There’s no doubt that $410 billion is a lot of money. Calling it an outpouring of generosity would be a mistake. When you consider the soft giving numbers from the first quarter of 2018, the 2017 charitable wave that tabulated the gelt might be labeled an aberration.

The Giving USA numbers released last month showed that actual dollars donated to tax-exempt organizations during 2017 increased roughly 5 percent compared to 2016. That’s good news until you find out that it’s from significantly fewer donors and only about 60 percent of households are participating in the philanthropic process.

There’s headline after headline of positive economic news. The stock market continues its nine-year climb out of near collapse during the George W. Bush administration. More Americans are working, according to federal statistics, and there was economic optimism in general during the first five months of 2018.

Those buoyant federal statistics have not moved giving off the 2.1 percent of gross domestic product where it has stalled for decades. All but one of the fundraising metrics tracked by the Fundraising Effectiveness Project declined for the first three months of 2018 when compared to the same period in 2017, sending warning signs of giving weakness. The only exception was an increase in donors giving $250 or less.

And then there is the evaluation in the recent study from The BDO Institute for Nonprofit Excellence that, “the overall thread of the survey is the nonprofit sector overall is struggling to achieve financial sustainability.”

What has erected a border wall at the roughly 2 percent level? It’s not as if the money isn’t available. More than $600 million was raised for storm relief in Texas between just the American Red Cross, the United Way and various state charities. Millions more was raised for Puerto Rico relief. It will be a combined roughly 3 or 4 percent of the $410 billion making most of the growth about storm relief. Toss in two mega gifts of at least $1 billion and the sector is stagnant for all intents and purposes.
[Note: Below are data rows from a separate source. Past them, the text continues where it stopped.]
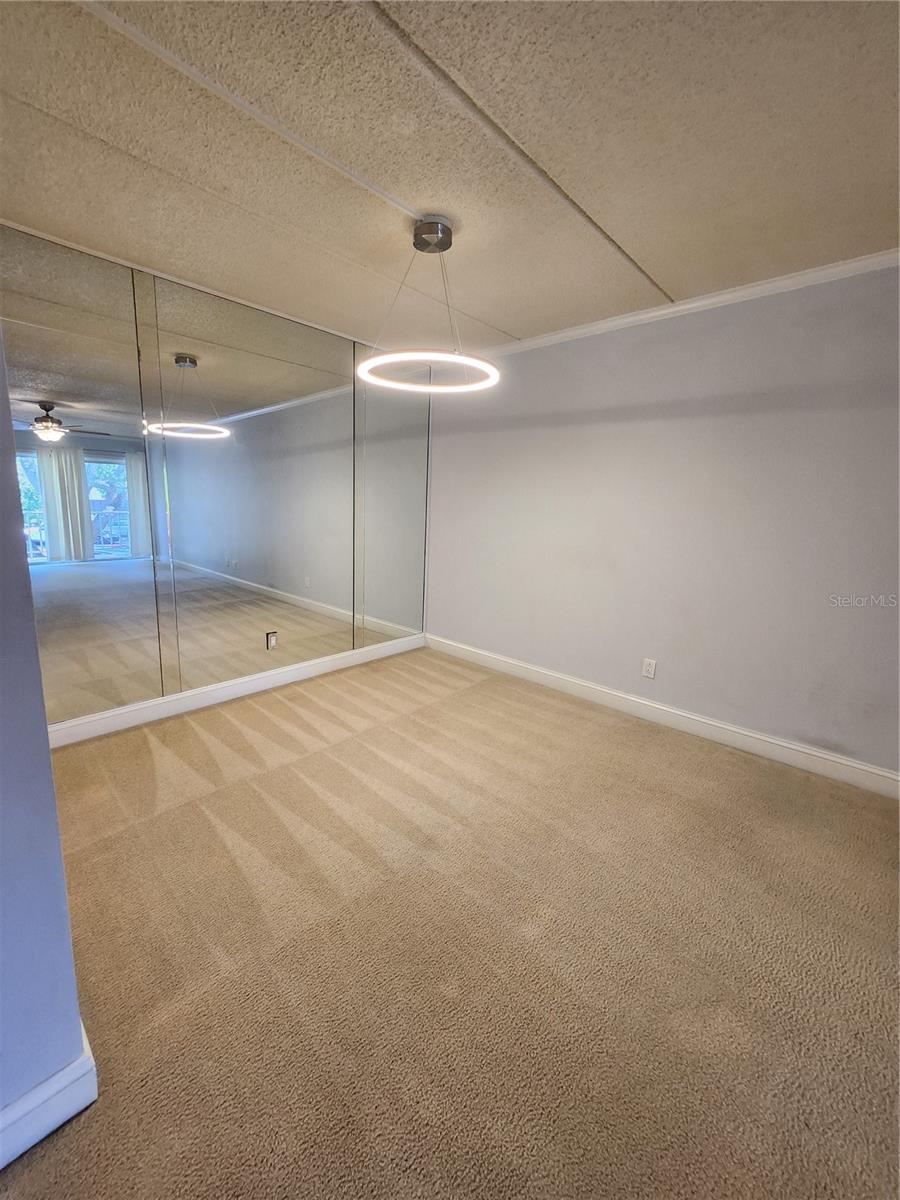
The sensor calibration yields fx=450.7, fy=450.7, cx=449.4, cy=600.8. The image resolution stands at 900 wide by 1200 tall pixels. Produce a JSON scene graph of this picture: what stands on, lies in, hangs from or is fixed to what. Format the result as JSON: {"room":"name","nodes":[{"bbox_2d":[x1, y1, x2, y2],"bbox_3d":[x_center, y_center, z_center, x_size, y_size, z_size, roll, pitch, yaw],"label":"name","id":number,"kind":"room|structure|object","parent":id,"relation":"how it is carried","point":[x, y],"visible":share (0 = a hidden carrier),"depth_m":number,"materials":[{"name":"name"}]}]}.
{"room":"dining room","nodes":[
{"label":"dining room","id":0,"kind":"room"},
{"bbox_2d":[0,319,90,1150],"bbox_3d":[-1.208,-0.016,0.419,0.210,2.431,1.276,12,15,41],"label":"left wall","id":1,"kind":"structure","parent":0,"point":[45,747],"depth_m":0.85,"materials":[{"name":"blue paint"}]},
{"bbox_2d":[0,1022,98,1169],"bbox_3d":[-1.321,1.138,0.444,0.019,0.113,1.582,12,15,41],"label":"baseboard","id":2,"kind":"structure","parent":1,"relation":"attached to","point":[40,1135],"depth_m":0.94,"materials":[{"name":"white paint"}]},
{"bbox_2d":[1,226,429,733],"bbox_3d":[-1.314,-0.584,2.953,0.151,2.470,3.244,12,15,41],"label":"back wall","id":3,"kind":"structure","parent":0,"point":[152,293],"depth_m":2.61,"materials":[{"name":"silver mirror"}]},
{"bbox_2d":[2,230,164,724],"bbox_3d":[-1.950,-0.499,2.190,0.008,2.304,0.927,12,15,41],"label":"mirror panel","id":4,"kind":"object","parent":3,"relation":"attached to","point":[65,535],"visible":0.99,"depth_m":2.27,"materials":[{"name":"mirror"}]},
{"bbox_2d":[48,632,426,747],"bbox_3d":[-1.296,0.567,3.181,0.016,0.121,3.066,12,15,41],"label":"baseboard","id":5,"kind":"structure","parent":3,"relation":"attached to","point":[149,704],"depth_m":2.91,"materials":[{"name":"white paint"}]},
{"bbox_2d":[151,283,350,690],"bbox_3d":[-1.181,-0.654,3.012,0.008,2.319,1.294,12,15,41],"label":"mirror panel","id":6,"kind":"object","parent":3,"relation":"attached to","point":[275,571],"visible":1,"depth_m":2.88,"materials":[{"name":"mirror"}]},
{"bbox_2d":[265,630,277,649],"bbox_3d":[-1.246,0.274,3.163,0.009,0.118,0.073,12,15,41],"label":"wall socket","id":7,"kind":"object","parent":3,"relation":"attached to","point":[273,639],"visible":0.99,"depth_m":3.16,"materials":[{"name":"white"}]},
{"bbox_2d":[354,360,429,648],"bbox_3d":[-0.449,-0.780,3.706,0.009,2.369,0.784,12,15,41],"label":"mirror panel","id":8,"kind":"object","parent":3,"relation":"attached to","point":[419,540],"visible":0.97,"depth_m":3.68,"materials":[{"name":"mirror"}]},
{"bbox_2d":[0,646,899,1199],"bbox_3d":[0.030,1.110,1.306,5.027,0.102,4.325,12,15,41],"label":"carpet floor","id":9,"kind":"structure","parent":0,"point":[40,1163],"depth_m":1.35,"materials":[{"name":"beige carpet"}]},
{"bbox_2d":[0,0,899,355],"bbox_3d":[0.018,-1.415,0.899,4.633,0.114,4.536,12,15,41],"label":"ceiling","id":10,"kind":"structure","parent":0,"point":[500,313],"depth_m":1.46,"materials":[{"name":"beige paint"}]},
{"bbox_2d":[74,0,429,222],"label":"ceiling trim strip","id":11,"kind":"object","parent":10,"relation":"attached to","point":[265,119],"visible":0.93,"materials":[{"name":"white paint"}]},
{"bbox_2d":[356,216,501,394],"bbox_3d":[-0.075,-1.282,1.949,0.609,0.612,0.605,12,15,41],"label":"pendant light","id":12,"kind":"object","parent":10,"relation":"hanging from","point":[441,248],"visible":1,"depth_m":1.90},
{"bbox_2d":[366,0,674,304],"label":"ceiling trim strip","id":13,"kind":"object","parent":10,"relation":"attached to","point":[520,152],"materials":[{"name":"beige paint"}]},
{"bbox_2d":[426,261,899,778],"bbox_3d":[1.353,-0.450,2.776,4.432,2.458,0.155,12,15,41],"label":"right wall","id":14,"kind":"structure","parent":0,"point":[448,460],"depth_m":2.57,"materials":[{"name":"paint"}]},
{"bbox_2d":[641,657,656,679],"bbox_3d":[1.289,0.432,2.916,0.073,0.117,0.009,12,15,41],"label":"wall socket","id":15,"kind":"object","parent":14,"relation":"attached to","point":[651,666],"visible":0.98,"depth_m":2.91,"materials":[{"name":"white plastic"}]},
{"bbox_2d":[426,633,899,799],"bbox_3d":[1.236,0.693,2.957,3.956,0.122,0.016,12,15,41],"label":"baseboard","id":16,"kind":"structure","parent":14,"relation":"attached to","point":[864,767],"depth_m":2.71,"materials":[{"name":"white paint"}]},
{"bbox_2d":[472,249,899,358],"bbox_3d":[1.398,-1.589,2.401,4.020,0.059,0.051,12,15,41],"label":"crown molding","id":17,"kind":"structure","parent":14,"relation":"attached to","point":[676,308],"depth_m":2.38,"materials":[{"name":"white paint"}]}
]}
There is also the issue of donor-advised funds, a veritable rest home for charitable dollars. Fidelity Charitable, the nation’s largest donor-advised fund, reported $8.5 billion in unaudited contributions during calendar year 2017 while distributing roughly $4.5 billion. That’s a lot of money donated and on the sidelines. The same is true with most donor-advised funds. The rules need to be changed to get money doing what is intended, not piling up fees and interest.
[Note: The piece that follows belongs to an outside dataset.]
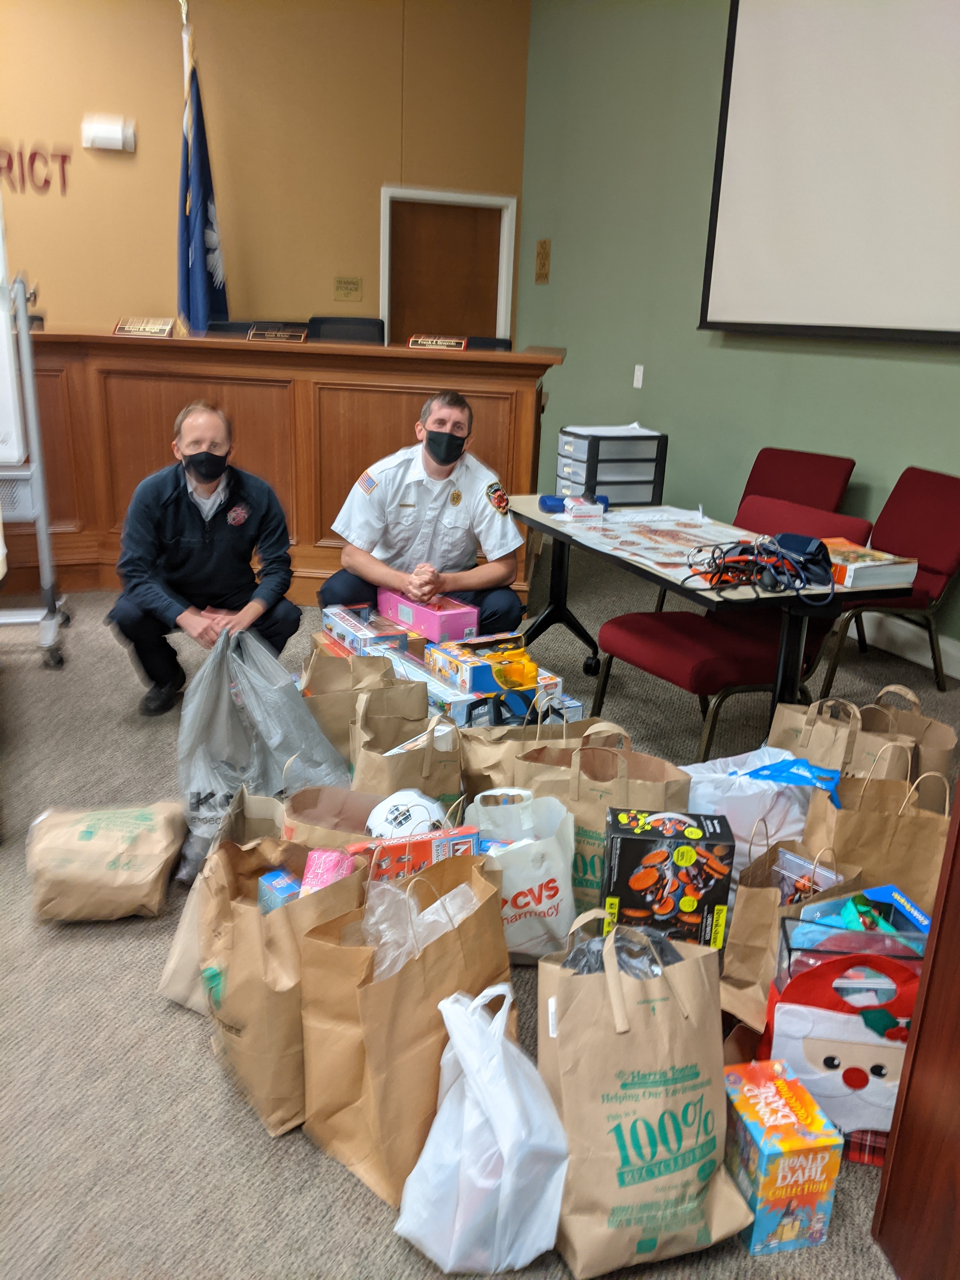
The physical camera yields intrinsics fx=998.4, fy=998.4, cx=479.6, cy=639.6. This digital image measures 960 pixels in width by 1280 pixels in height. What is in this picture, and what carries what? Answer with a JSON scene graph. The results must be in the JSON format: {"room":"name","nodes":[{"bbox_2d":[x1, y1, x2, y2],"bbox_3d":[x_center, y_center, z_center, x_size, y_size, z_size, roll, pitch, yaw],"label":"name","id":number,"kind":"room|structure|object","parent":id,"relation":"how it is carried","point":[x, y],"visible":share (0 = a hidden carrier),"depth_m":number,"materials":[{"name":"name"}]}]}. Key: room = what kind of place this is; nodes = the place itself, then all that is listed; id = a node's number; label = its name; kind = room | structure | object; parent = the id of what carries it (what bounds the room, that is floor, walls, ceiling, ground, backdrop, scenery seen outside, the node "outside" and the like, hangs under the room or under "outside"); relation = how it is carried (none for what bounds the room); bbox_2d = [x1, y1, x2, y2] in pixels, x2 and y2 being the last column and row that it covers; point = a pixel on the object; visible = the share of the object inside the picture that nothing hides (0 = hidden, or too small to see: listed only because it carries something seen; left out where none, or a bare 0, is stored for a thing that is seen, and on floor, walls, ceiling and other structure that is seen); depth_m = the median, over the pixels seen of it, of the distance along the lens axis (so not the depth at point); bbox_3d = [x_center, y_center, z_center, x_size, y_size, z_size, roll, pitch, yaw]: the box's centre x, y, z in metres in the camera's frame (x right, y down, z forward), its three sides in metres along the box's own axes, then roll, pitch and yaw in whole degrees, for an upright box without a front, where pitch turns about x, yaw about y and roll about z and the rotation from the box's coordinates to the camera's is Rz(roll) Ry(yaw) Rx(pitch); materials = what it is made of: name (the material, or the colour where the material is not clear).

There are fewer overall donors and they tend to give to an immediate need or stash it away for safekeeping because they can’t make a decision. That does not bode well for charity in general. Many researchers are asking why fewer people are giving but not really getting answers of depth.
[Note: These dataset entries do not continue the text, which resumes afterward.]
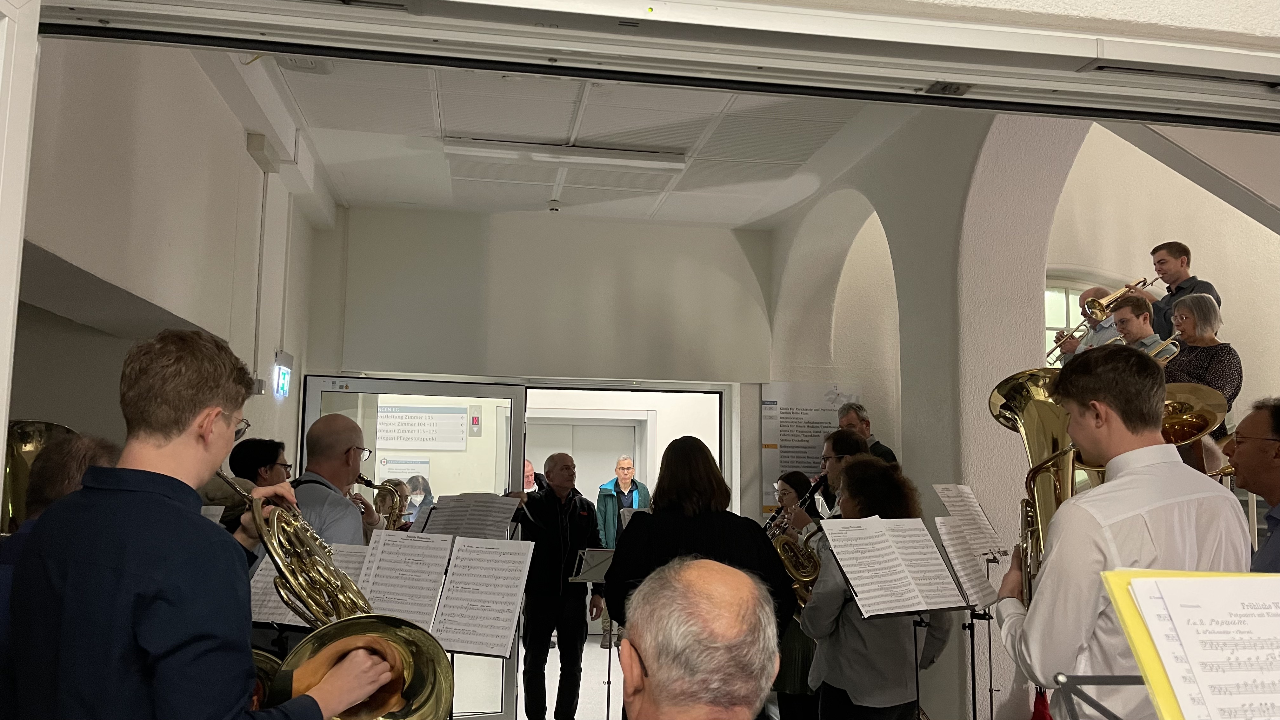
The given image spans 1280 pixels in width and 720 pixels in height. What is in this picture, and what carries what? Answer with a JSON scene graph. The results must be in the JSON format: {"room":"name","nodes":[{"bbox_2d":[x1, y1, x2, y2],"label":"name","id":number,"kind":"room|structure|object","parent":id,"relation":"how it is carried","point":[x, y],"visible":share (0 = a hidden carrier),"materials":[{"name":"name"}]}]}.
{"room":"lobby","nodes":[
{"label":"lobby","id":0,"kind":"room"},
{"bbox_2d":[13,31,325,471],"label":"left wall","id":1,"kind":"structure","parent":0,"point":[211,94],"materials":[{"name":"white paint"}]},
{"bbox_2d":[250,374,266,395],"label":"switch","id":2,"kind":"object","parent":1,"relation":"attached to","point":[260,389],"visible":0.75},
{"bbox_2d":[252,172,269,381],"label":"conduit","id":3,"kind":"object","parent":1,"relation":"attached to","point":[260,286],"visible":0.98,"materials":[{"name":"white plastic"}]},
{"bbox_2d":[246,133,282,172],"label":"wall box","id":4,"kind":"object","parent":1,"relation":"attached to","point":[255,140],"visible":0.98,"materials":[{"name":"white"}]},
{"bbox_2d":[272,350,293,396],"label":"exit sign","id":5,"kind":"object","parent":1,"relation":"attached to","point":[285,373],"visible":0.98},
{"bbox_2d":[250,541,373,626],"label":"sheet music","id":6,"kind":"object","parent":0,"point":[257,586],"visible":0.28,"materials":[{"name":"white paper"}]},
{"bbox_2d":[421,492,523,539],"label":"sheet music","id":7,"kind":"object","parent":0,"point":[508,520],"visible":0.81,"materials":[{"name":"white paper"}]},
{"bbox_2d":[453,631,624,719],"label":"floor","id":8,"kind":"structure","parent":0,"point":[526,718],"materials":[{"name":"white"}]},
{"bbox_2d":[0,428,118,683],"label":"man","id":9,"kind":"object","parent":8,"relation":"on","point":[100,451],"visible":0.24},
{"bbox_2d":[1,419,78,532],"label":"tuba","id":10,"kind":"object","parent":9,"relation":"in","point":[31,439],"visible":0.51,"materials":[{"name":"gold metal"}]},
{"bbox_2d":[2,326,402,719],"label":"man","id":11,"kind":"object","parent":8,"relation":"on","point":[214,401],"visible":0.97},
{"bbox_2d":[228,469,454,719],"label":"french horn","id":12,"kind":"object","parent":11,"relation":"in","point":[406,703],"visible":0.77,"materials":[{"name":"gold metal"}]},
{"bbox_2d":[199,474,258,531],"label":"person","id":13,"kind":"object","parent":8,"relation":"on","point":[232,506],"visible":0.14},
{"bbox_2d":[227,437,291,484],"label":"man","id":14,"kind":"object","parent":8,"relation":"on","point":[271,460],"visible":0.32},
{"bbox_2d":[291,415,388,548],"label":"man","id":15,"kind":"object","parent":8,"relation":"on","point":[341,437],"visible":0.43},
{"bbox_2d":[353,474,408,531],"label":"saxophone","id":16,"kind":"object","parent":15,"relation":"in","point":[383,485],"visible":0.5,"materials":[{"name":"gold metal"}]},
{"bbox_2d":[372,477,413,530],"label":"person","id":17,"kind":"object","parent":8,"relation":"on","point":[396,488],"visible":0.27},
{"bbox_2d":[401,474,435,524],"label":"woman","id":18,"kind":"object","parent":8,"relation":"on","point":[413,483],"visible":0.33},
{"bbox_2d":[424,528,535,719],"label":"music stand","id":19,"kind":"object","parent":8,"relation":"on","point":[457,540],"visible":0.82,"materials":[{"name":"metal"}]},
{"bbox_2d":[354,528,452,629],"label":"sheet music","id":20,"kind":"object","parent":19,"relation":"on","point":[438,568],"visible":0.71,"materials":[{"name":"white paper"}]},
{"bbox_2d":[431,536,536,655],"label":"sheet music","id":21,"kind":"object","parent":19,"relation":"on","point":[503,543],"visible":0.92,"materials":[{"name":"white paper"}]},
{"bbox_2d":[523,458,546,492],"label":"man","id":22,"kind":"object","parent":8,"relation":"on","point":[529,469],"visible":0.22},
{"bbox_2d":[508,455,603,719],"label":"man","id":23,"kind":"object","parent":8,"relation":"on","point":[575,531],"visible":0.96},
{"bbox_2d":[572,547,619,719],"label":"music stand","id":24,"kind":"object","parent":8,"relation":"on","point":[605,561],"visible":0.65,"materials":[{"name":"black metal"}]},
{"bbox_2d":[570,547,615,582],"label":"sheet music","id":25,"kind":"object","parent":24,"relation":"on","point":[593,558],"visible":0.66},
{"bbox_2d":[595,457,652,650],"label":"man","id":26,"kind":"object","parent":8,"relation":"on","point":[626,465],"visible":0.55},
{"bbox_2d":[604,435,793,715],"label":"woman","id":27,"kind":"object","parent":8,"relation":"on","point":[725,531],"visible":0.56},
{"bbox_2d":[615,555,785,719],"label":"man","id":28,"kind":"object","parent":8,"relation":"on","point":[651,673],"visible":0.97},
{"bbox_2d":[769,468,830,719],"label":"woman","id":29,"kind":"object","parent":8,"relation":"on","point":[792,485],"visible":0.38},
{"bbox_2d":[767,489,823,607],"label":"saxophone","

Giving is often an impulse buy, like that York Peppermint Pattie at the checkout counter. When you buy that candy you have a pretty good idea of how it is going to taste. That might not be true in giving anymore. The flavor of giving might not be appealing enough.

Fundraisers have been testing giving models in one form or another for decades. The modern discussion is whether a gift was generated by direct mail pushing donors to a website, a digital message reminding donors to send a check in the recently-received fundraising package, or if a donor went directly to a website.

How they gave is important but it might be taking too much time when more resources should be spent making the case for giving. The challenges of an aging U.S. population, people in their middle-40s still raising kids and juggling debt and Millennials, who by all accounts are at least five to eight years behind their parents when it comes to connecting with broader society, should be keeping senior managers in all aspects on charity up at night.

When it comes to donor-advised funds, those making the “gifts” should be forced to make a decision on where it should go. It shouldn’t count in the giving calculations until deployed to an organization.

The toes of some in the sector curl when fundraising is directly compared to sales. There is a sales mantra that he sales process is as simple as A-B-C – Always Be Closing. An “ask” is a close and fundraisers need to get better at it very soon because the numbers are not matching need and haven’t been for quite some time.

An economic storm is building on the charitable sector. It’s going to toss the tax-exempt boat as if it’s the S.S. Minnow without the professor. It’s a flip of a coin as to whether donors will respond without a more compelling case being made.